What the task asks →
Search the data for the string "Fodral" and copy each line in which it appears.

Extracted data →
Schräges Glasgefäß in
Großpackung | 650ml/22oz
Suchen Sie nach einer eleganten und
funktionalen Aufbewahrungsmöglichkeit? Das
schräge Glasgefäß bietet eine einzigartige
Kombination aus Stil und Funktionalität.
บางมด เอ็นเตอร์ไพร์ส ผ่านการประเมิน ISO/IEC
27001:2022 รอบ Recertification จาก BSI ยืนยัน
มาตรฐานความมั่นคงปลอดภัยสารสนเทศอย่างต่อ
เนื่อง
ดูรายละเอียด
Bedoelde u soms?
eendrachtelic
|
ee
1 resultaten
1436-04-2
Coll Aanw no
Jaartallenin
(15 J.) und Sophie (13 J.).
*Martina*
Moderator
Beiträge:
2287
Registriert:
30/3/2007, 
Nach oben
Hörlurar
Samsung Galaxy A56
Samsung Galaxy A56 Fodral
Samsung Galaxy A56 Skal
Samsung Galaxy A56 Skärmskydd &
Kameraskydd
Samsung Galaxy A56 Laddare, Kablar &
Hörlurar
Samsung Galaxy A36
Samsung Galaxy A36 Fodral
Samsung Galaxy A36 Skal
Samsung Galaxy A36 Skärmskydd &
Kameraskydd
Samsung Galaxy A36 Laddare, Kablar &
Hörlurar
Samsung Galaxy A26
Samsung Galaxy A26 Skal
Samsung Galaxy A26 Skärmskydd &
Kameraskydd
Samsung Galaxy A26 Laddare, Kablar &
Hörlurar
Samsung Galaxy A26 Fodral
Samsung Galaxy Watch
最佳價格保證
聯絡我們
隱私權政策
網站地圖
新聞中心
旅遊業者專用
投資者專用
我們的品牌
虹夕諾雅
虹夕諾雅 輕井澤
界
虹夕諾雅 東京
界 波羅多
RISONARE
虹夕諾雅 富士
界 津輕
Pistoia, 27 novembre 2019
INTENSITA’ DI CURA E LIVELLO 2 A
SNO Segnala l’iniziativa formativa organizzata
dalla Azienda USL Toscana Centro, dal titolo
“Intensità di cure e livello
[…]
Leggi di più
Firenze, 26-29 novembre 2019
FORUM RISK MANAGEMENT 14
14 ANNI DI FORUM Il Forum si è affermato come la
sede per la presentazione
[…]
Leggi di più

Reply →
Samsung Galaxy A56 Fodral
Samsung Galaxy A36 Fodral
Samsung Galaxy A26 Fodral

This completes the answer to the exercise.